MAHASISWA PMI UIN AR-RANIRY TERLIBAT AKTIF DALAM PENYUSUNAN POLICY BRIEF DAN ADVOKASI SUARA PEREMPUAN PADA MUSRENBANG ACEH 2026
  • Jelajahi

    Best Viral Premium Blogger Templates

    Kode IT


    terkini

    MAHASISWA PMI UIN AR-RANIRY TERLIBAT AKTIF DALAM PENYUSUNAN POLICY BRIEF DAN ADVOKASI SUARA PEREMPUAN PADA MUSRENBANG ACEH 2026

    Dimas ( Redaksi )
    27 April 2026, 4/27/2026 02:19:00 PM WIB Last Updated 2026-04-27T07:19:58Z

     



    Banda Aceh_Harian-RI.com

    Mahasiswa Program Studi Pengembangan Masyarakat Islam (PMI) UIN Ar-Raniry turut berkontribusi aktif dalam proses penyusunan policy brief bertajuk “Suara Perempuan untuk RKPA 2027”, yang disusun melalui forum diskusi bersama berbagai organisasi perempuan dan simpul Balai Syura Aceh.


    Keterlibatan mahasiswa PMI terlihat dalam kegiatan “Diskusi Bersama: Suara Perempuan di Musrenbang Aceh 2026” yang dilaksanakan secara daring melalui Zoom pada 22 April 2026. Forum ini menjadi ruang strategis untuk merumuskan berbagai usulan berbasis kebutuhan perempuan yang kemudian diintegrasikan dalam dokumen perencanaan pembangunan daerah.


    Policy brief tersebut tidak hanya menjadi dokumen advokasi, tetapi juga berhasil diserahkan secara langsung kepada Gubernur Aceh pada acara pembukaan Musrenbang RKPA 2027. Penyerahan dilakukan oleh Ketua Presidium Balai Syura Ureung Inong Aceh, Dr. Hj. Rasyidah, M.Ag, yang juga merupakan Ketua Program Studi PMI UIN Ar-Raniry.

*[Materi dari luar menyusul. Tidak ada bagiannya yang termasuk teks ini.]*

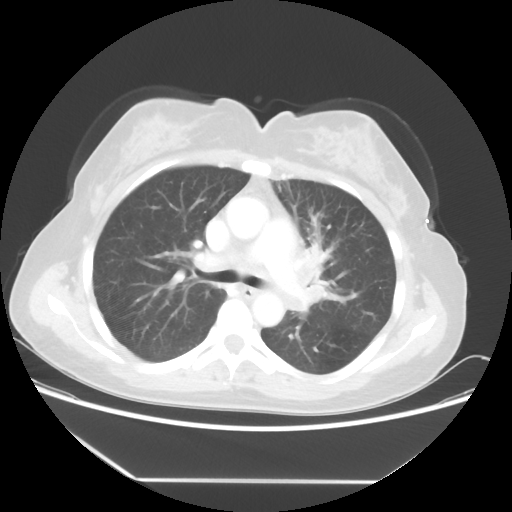
Chest CT, one axial slice. Slice 33 of 52 in the series (ordered by position). Lung window (W 1500 / L -600 HU). 5 mm slice thickness. 512 × 512 image matrix, field of view 390 × 390 mm. Female patient, age 50 years. From the clinical record (not read from this slice): clinical TNM (as recorded): T2 N3 M0.
Annotated regions visible in this slice (rectangle marked by the reading radiologist):
- lung tumour (recorded histology: adenocarcinoma): bounding box [x1, y1, x2, y2] px = [295, 224, 355, 324]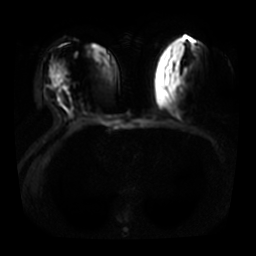
Breast MRI, one axial slice; position 14 of 31 along the scan axis; diffusion-weighted series; image 2 of 4 stored at this slice position (different b-values; order by instance number); 3 T; 256 × 256 image matrix. Female patient.
Annotated regions visible in this slice (outlined manually by an expert reader):
- tumour on diffusion-weighted imaging: bounding box <52,76,64,89> (left, top, right, bottom; pixels)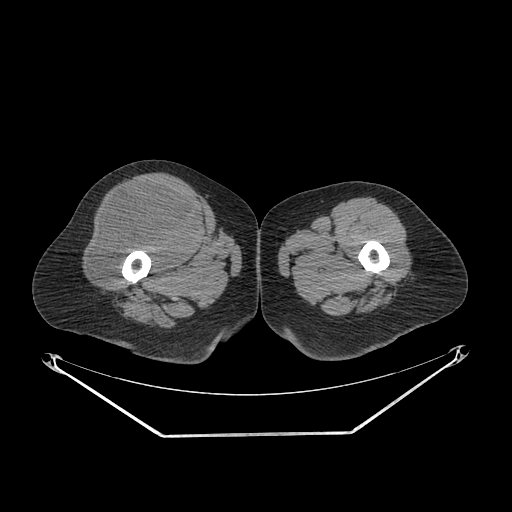
CT of an extremity soft-tissue mass (from a PET/CT study), one axial slice. Reconstruction kernel SOFT. 140 kVp. Soft-tissue window (W 400 / L 40 HU). 512 × 512 image matrix, field of view 500 × 500 mm. Female patient. Case-level facts recorded for this patient, not image findings: histological type: pleiomorphic undifferentiated sarcoma; grade: high; site of the primary tumour: right quadricep.
Structures marked on this image (expert contour drawn on MRI and transferred to this co-registered scan by the dataset authors):
- tumour plus oedema (research contour): bounding box <91,183,197,284> (left, top, right, bottom; pixels)
- tumour (research contour): <91,183,197,284>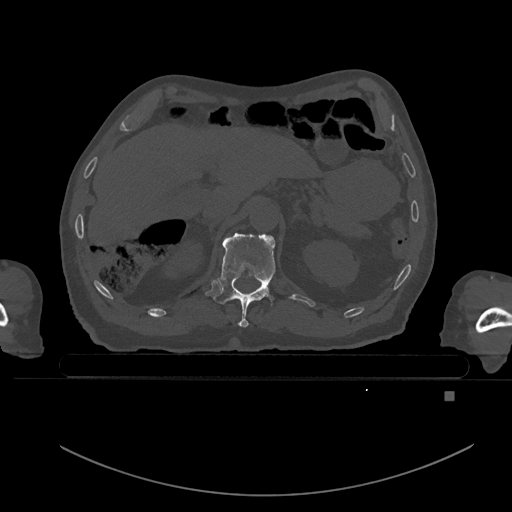
CT including the spine, one axial slice; slice 25 of 969 in the series (ordered by position); bone window (W 1800 / L 400 HU); 0.5 mm slice thickness; 512 × 512 image matrix, field of view 456 × 456 mm. Male patient, age 82 years. Case-level facts recorded for this patient, not image findings: primary cancer: prostate; vertebrae with lytic lesions (as recorded): T11, T9, T8, T2.
Outlined on this slice (semi-automatically segmented with operator editing):
- T11 vertebra: bounding box (x1, y1, x2, y2) in pixels: (213, 233, 275, 327)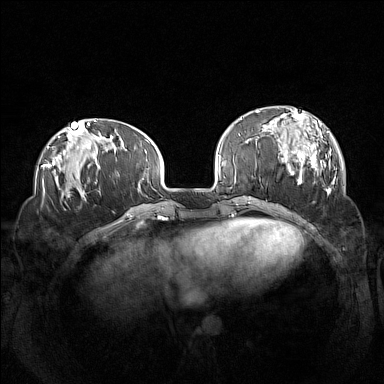
Breast MRI (dynamic contrast-enhanced), one axial slice; slice 41 of 160 in the series (ordered by position); dynamic contrast-enhanced series, time point 2 of 7 at this slice position (early post-contrast); 1.5 T; TE 1.8 ms, TR 5 ms; 1 mm slice thickness; 384 × 384 image matrix, field of view 360 × 360 mm. Female patient.
Annotated regions visible in this slice (semi-automatic segmentation, software-assisted and operator-edited):
- enhancing-tissue mask used for the functional tumour volume (all voxels passing the contrast-enhancement thresholds inside the analysis volume; usually the tumour): bounding box (x1, y1, x2, y2) in pixels: (260, 108, 335, 195)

    Dokumen ini memuat berbagai isu strategis perempuan di Aceh, mulai dari kemiskinan berbasis gender, perlindungan perempuan dan anak, hingga partisipasi perempuan dalam pembangunan dan penanggulangan bencana. Dalam ringkasan eksekutif disebutkan bahwa terdapat lima agenda utama penguatan peran perempuan, di antaranya penguatan agensi perempuan dalam pengentasan kemiskinan, pembangunan perdamaian, kepemimpinan perempuan, pengelolaan sumber daya alam dan kebencanaan, serta pencegahan kekerasan terhadap perempuan .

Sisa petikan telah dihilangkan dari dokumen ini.